Work request
Each line of the data below from the one holding "(iv) Other strength" to the one holding "face is excavated.", inclusive, is to be reproduced exactly; no other line belongs in the answer.

Dataset entries
·····

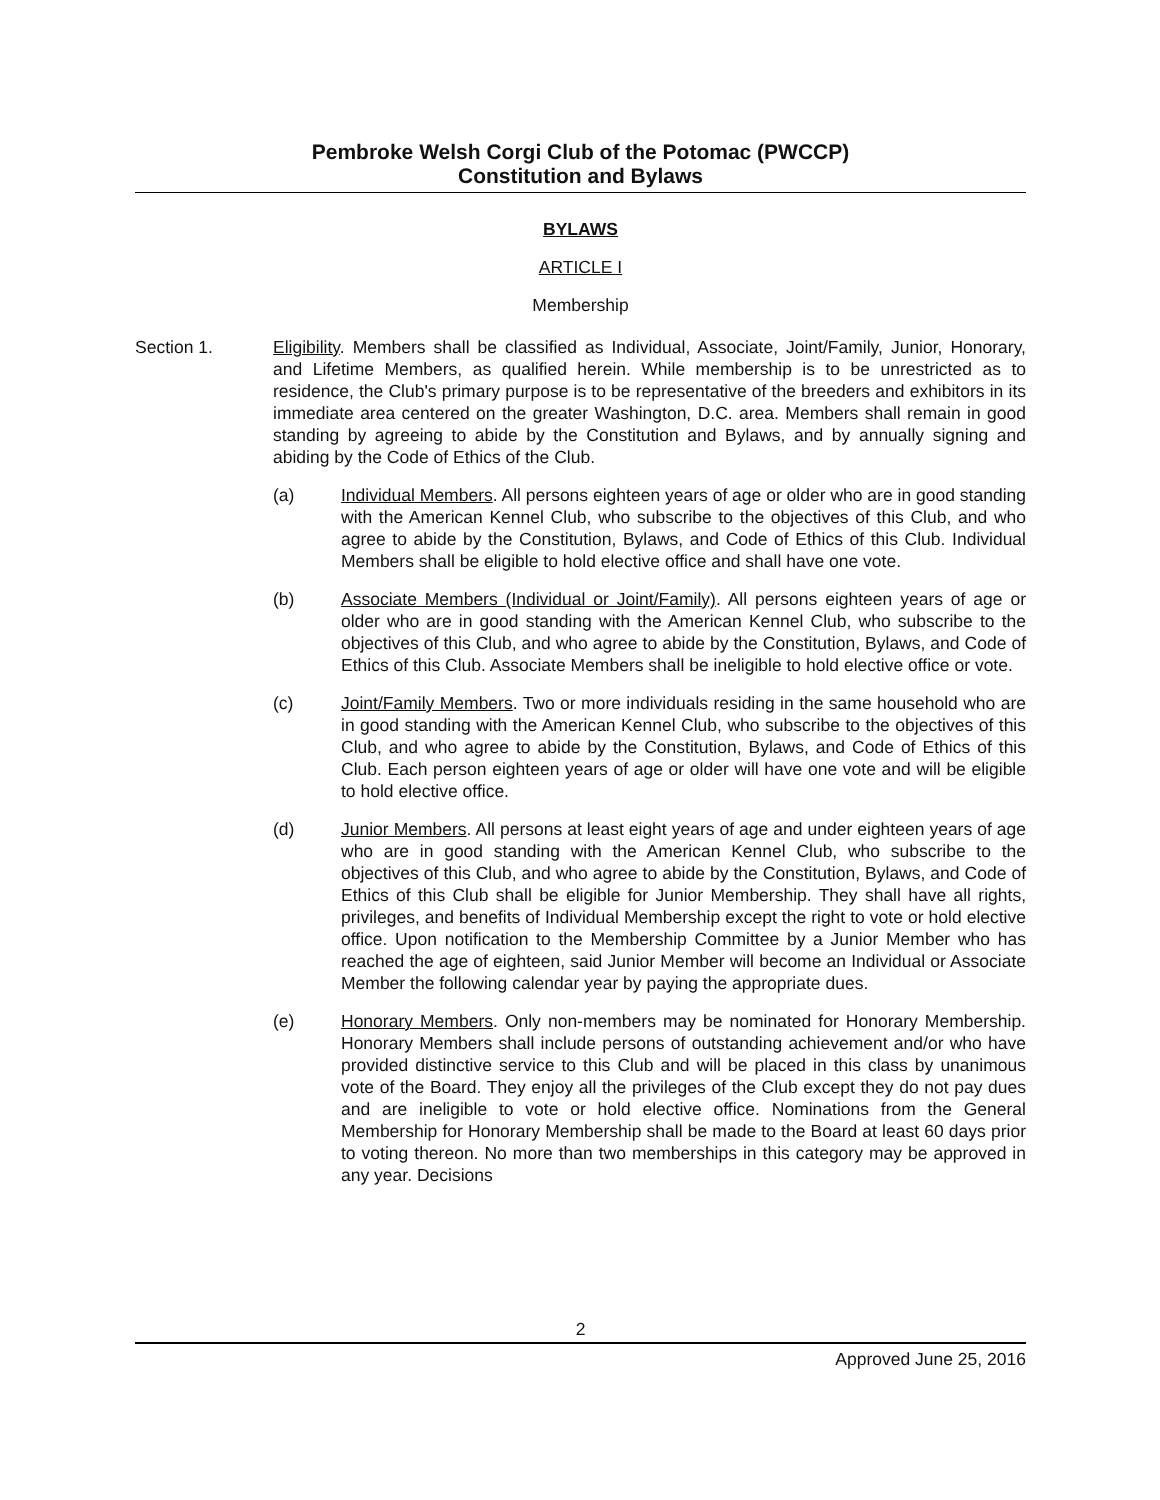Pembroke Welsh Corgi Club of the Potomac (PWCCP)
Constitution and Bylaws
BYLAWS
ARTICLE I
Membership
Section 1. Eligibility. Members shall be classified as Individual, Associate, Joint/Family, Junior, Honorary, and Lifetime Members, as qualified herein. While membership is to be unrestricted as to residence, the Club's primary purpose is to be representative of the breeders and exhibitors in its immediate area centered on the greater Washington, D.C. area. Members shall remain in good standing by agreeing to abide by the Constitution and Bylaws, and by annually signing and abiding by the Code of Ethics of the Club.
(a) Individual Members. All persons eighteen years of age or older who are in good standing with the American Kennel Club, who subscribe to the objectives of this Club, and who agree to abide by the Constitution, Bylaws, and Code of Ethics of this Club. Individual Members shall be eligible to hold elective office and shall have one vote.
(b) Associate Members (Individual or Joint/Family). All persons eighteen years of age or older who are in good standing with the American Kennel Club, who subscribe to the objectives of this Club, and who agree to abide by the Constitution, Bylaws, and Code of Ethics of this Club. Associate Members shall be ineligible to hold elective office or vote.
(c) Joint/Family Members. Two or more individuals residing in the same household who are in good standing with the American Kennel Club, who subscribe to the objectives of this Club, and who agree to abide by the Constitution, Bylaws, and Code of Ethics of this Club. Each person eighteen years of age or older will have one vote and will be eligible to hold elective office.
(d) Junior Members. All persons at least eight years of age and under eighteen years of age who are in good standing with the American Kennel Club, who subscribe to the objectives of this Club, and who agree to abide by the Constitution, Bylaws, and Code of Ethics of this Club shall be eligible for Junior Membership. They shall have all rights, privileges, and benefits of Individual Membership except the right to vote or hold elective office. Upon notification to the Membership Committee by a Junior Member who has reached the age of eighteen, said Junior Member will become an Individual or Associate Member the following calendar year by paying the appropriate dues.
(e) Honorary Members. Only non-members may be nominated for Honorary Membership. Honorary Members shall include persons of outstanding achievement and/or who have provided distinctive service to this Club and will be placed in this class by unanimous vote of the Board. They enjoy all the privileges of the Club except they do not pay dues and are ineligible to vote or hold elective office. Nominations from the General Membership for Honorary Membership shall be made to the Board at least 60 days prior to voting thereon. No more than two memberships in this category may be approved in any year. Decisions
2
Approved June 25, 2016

·····

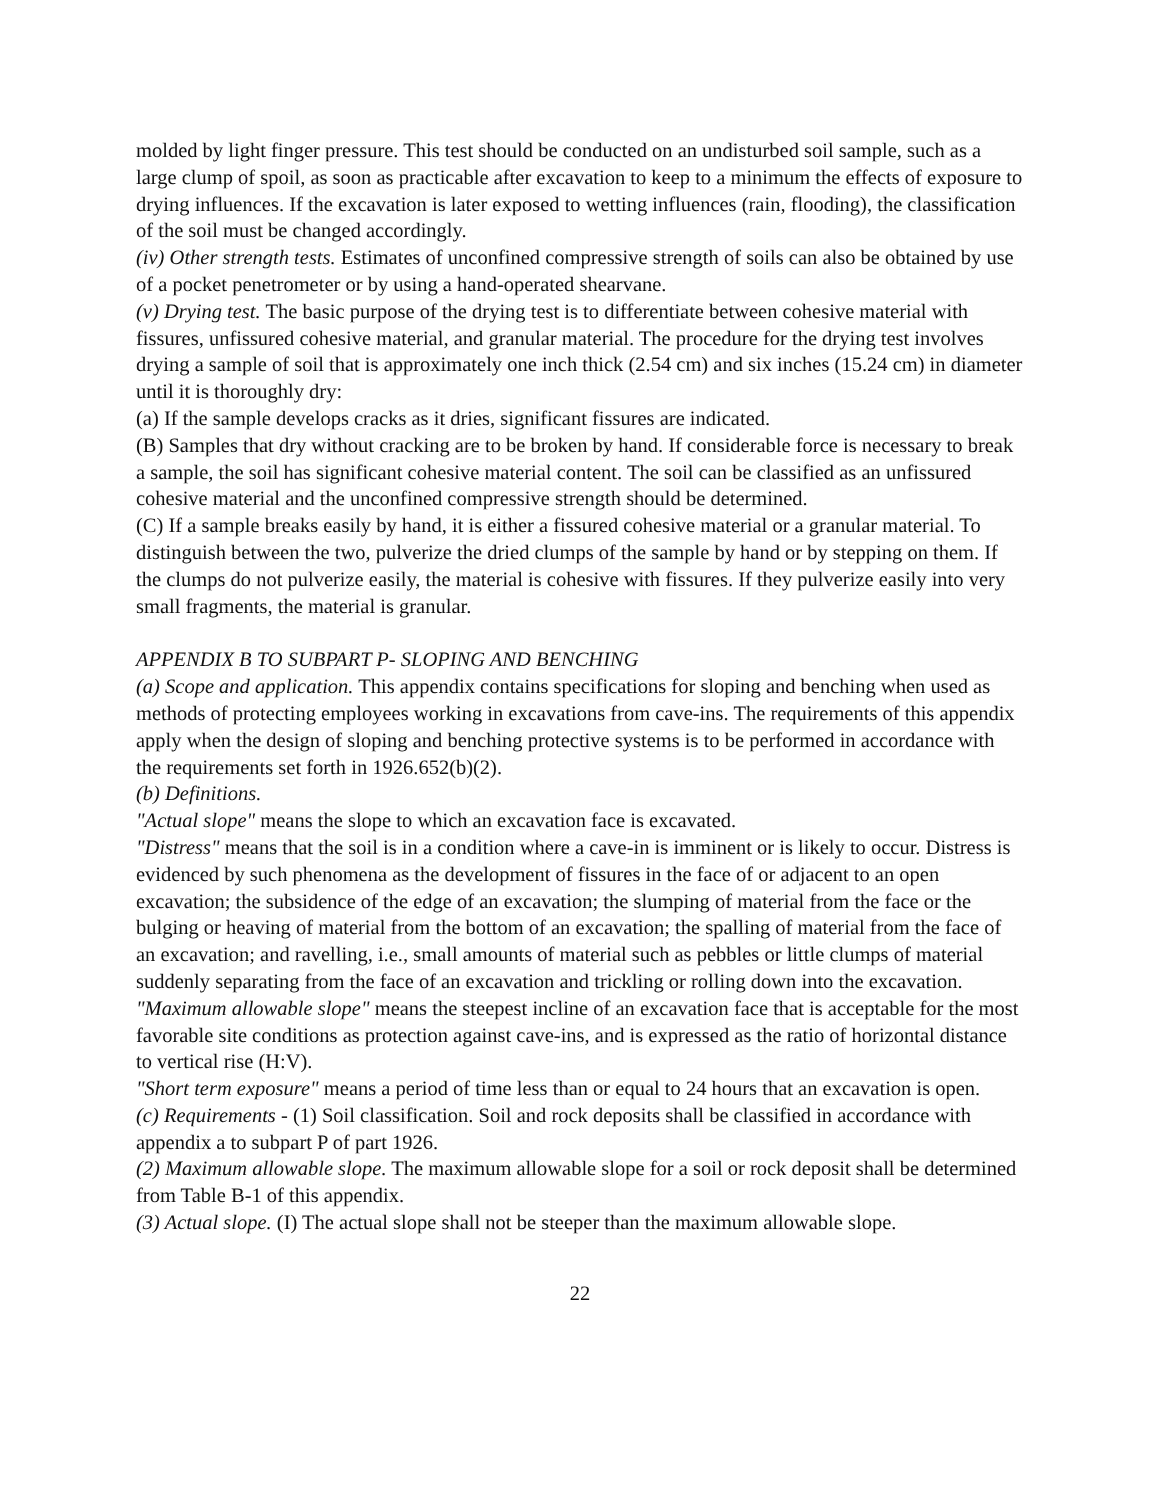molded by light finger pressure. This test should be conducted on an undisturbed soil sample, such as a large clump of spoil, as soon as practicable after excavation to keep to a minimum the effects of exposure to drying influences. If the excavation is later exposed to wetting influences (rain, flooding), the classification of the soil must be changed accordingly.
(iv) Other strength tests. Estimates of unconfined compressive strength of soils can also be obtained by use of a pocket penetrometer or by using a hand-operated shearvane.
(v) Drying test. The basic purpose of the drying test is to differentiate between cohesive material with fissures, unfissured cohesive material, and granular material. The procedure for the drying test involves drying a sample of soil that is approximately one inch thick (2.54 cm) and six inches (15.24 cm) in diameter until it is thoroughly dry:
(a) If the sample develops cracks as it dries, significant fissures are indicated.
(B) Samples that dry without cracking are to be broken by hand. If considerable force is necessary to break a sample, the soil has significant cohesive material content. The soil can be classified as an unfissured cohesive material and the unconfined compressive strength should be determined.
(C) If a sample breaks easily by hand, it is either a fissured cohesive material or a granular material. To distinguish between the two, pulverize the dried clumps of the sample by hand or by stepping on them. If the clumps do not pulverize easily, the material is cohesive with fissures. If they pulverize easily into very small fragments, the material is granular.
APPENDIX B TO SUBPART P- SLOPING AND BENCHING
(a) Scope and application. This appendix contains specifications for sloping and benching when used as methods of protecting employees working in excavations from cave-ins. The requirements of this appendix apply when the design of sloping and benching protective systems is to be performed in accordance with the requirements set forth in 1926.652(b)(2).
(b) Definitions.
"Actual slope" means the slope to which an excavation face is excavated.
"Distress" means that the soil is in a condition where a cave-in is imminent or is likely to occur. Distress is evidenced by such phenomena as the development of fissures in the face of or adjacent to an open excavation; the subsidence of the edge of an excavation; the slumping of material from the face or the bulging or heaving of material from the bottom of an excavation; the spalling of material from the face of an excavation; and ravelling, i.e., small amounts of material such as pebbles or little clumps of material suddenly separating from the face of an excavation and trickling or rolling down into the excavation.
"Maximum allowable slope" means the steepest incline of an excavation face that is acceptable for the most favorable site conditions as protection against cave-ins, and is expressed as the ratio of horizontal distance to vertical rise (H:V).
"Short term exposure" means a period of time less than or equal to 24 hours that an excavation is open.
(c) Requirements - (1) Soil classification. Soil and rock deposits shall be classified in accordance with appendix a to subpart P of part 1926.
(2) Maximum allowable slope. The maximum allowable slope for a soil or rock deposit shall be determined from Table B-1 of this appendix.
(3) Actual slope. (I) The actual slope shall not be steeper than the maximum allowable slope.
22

·····

Problem solution
(iv) Other strength tests. Estimates of unconfined compressive strength of soils can also be obtained by use of a pocket penetrometer or by using a hand-operated shearvane.
(v) Drying test. The basic purpose of the drying test is to differentiate between cohesive material with fissures, unfissured cohesive material, and granular material. The procedure for the drying test involves drying a sample of soil that is approximately one inch thick (2.54 cm) and six inches (15.24 cm) in diameter until it is thoroughly dry:
(a) If the sample develops cracks as it dries, significant fissures are indicated.
(B) Samples that dry without cracking are to be broken by hand. If considerable force is necessary to break a sample, the soil has significant cohesive material content. The soil can be classified as an unfissured cohesive material and the unconfined compressive strength should be determined.
(C) If a sample breaks easily by hand, it is either a fissured cohesive material or a granular material. To distinguish between the two, pulverize the dried clumps of the sample by hand or by stepping on them. If the clumps do not pulverize easily, the material is cohesive with fissures. If they pulverize easily into very small fragments, the material is granular.
APPENDIX B TO SUBPART P- SLOPING AND BENCHING
(a) Scope and application. This appendix contains specifications for sloping and benching when used as methods of protecting employees working in excavations from cave-ins. The requirements of this appendix apply when the design of sloping and benching protective systems is to be performed in accordance with the requirements set forth in 1926.652(b)(2).
(b) Definitions.
"Actual slope" means the slope to which an excavation face is excavated.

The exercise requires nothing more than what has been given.